Hm, how does he feel about having more kids?
"My wife and I have talked about having one more. We have three now. But honestly, the more kids we have — at least, I feel this way — makes me want to have even more. We said two starting out, and then we moved to four. Right now I’m thinking to myself that I could go five or six. As crazy as our house is right now, I could do five or six, but maybe I’m getting ahead of myself. I’ll just take it one at a time, and we’ll focus on fourth if that’s God’s plan, but we’ll see. We’ll see how it plays it out. “
Either way, Drew and his family will use Tide products.
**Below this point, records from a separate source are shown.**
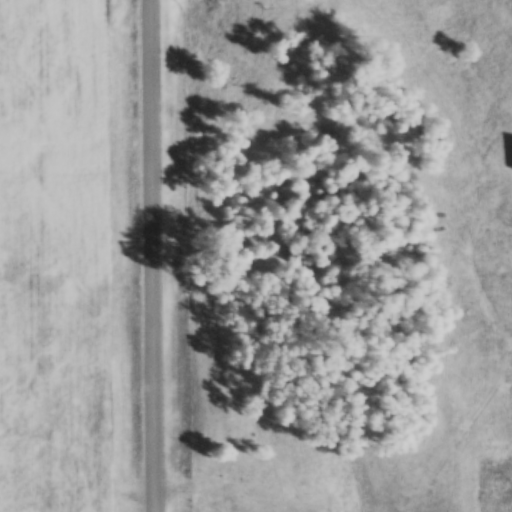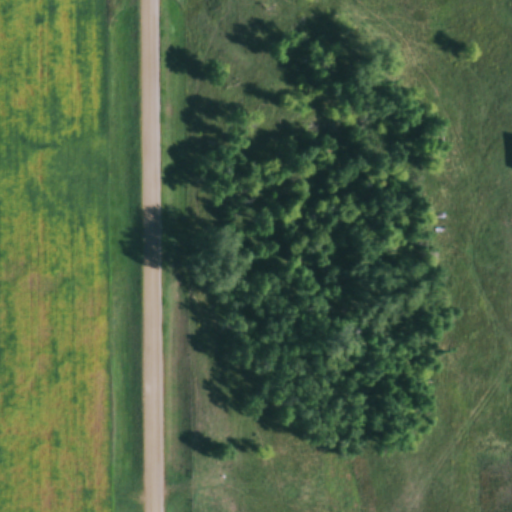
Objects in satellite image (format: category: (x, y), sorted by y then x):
road: (150, 255)
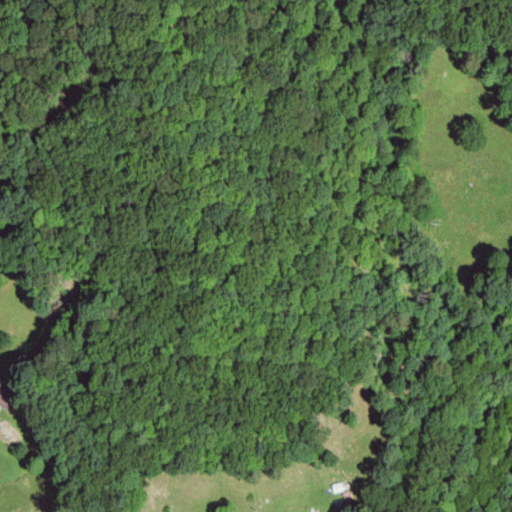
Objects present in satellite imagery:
building: (7, 395)
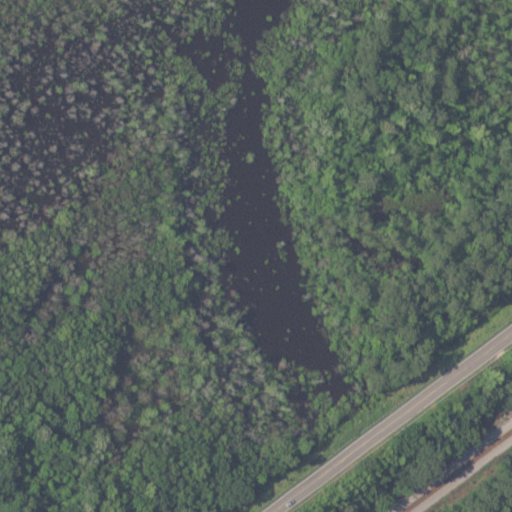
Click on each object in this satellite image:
road: (389, 421)
railway: (457, 470)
“Both professionally and personally, I’ve always used Tide,” he says. “We’re a Tide family through and through, whether it’s trusting Tide with our sweaty workout clothes, getting the grass and mud stains off our jerseys or the kids’ fingerpaint or juice stains off their clothes. [laughs] Tide is a great family brand that we’ve always trusted, and professionally, the Saints just switched over to Tide. It’s strong enough for families and professional Super Bowl teams.”
He continues, “Their Super Bowl commercial will air during the third quarter of the game. It involves the slogan ‘save it, or wash it in Tide?’ The thought is that we all have sentimental pieces of clothing or whatever it might be, that maybe you just don’t wash for whatever reason. We’re starting that conversation that we have about saving it and not washing it, or do I wash it in Tide?”
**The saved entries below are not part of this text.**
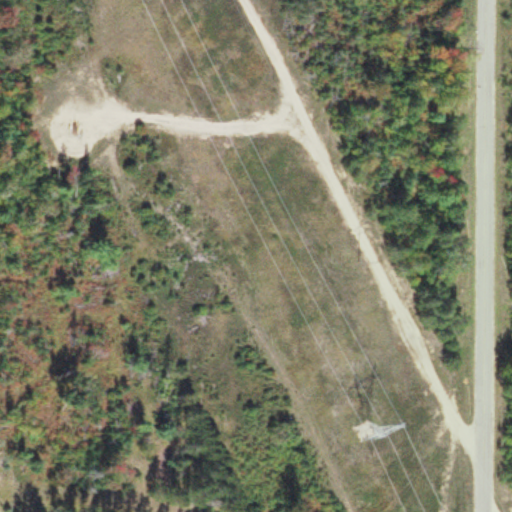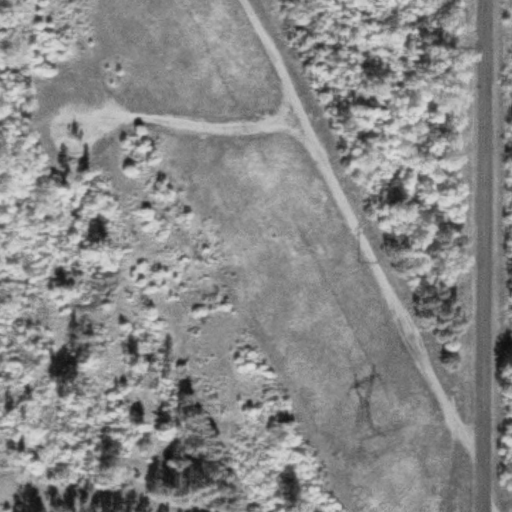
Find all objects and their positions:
road: (371, 229)
road: (490, 256)
power tower: (366, 429)
road: (495, 504)
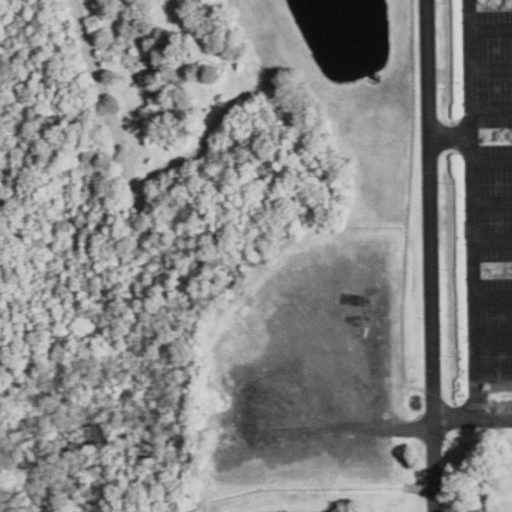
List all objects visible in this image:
road: (491, 27)
road: (492, 68)
road: (492, 107)
road: (450, 138)
road: (492, 165)
road: (493, 202)
road: (474, 209)
road: (493, 243)
road: (429, 255)
road: (493, 295)
road: (493, 336)
road: (493, 377)
road: (472, 420)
Of course, Super Bowl heroes get nostalgic.
“I’ve got a few things with me, including the Pro Bowl costume from a couple days ago, that I have not washed yet. I’ve got a little jersey – my son’s jersey from a Pampers commercial that he did right before he turned one, where he was rolling around in the Superdome turf, which is right before we made our playoff run and went to the Super Bowl. That’s got some sentimental value, and the jersey has his smell. My wife and I can’t bring ourselves to wash it. We’re not going to. We’re saving it.”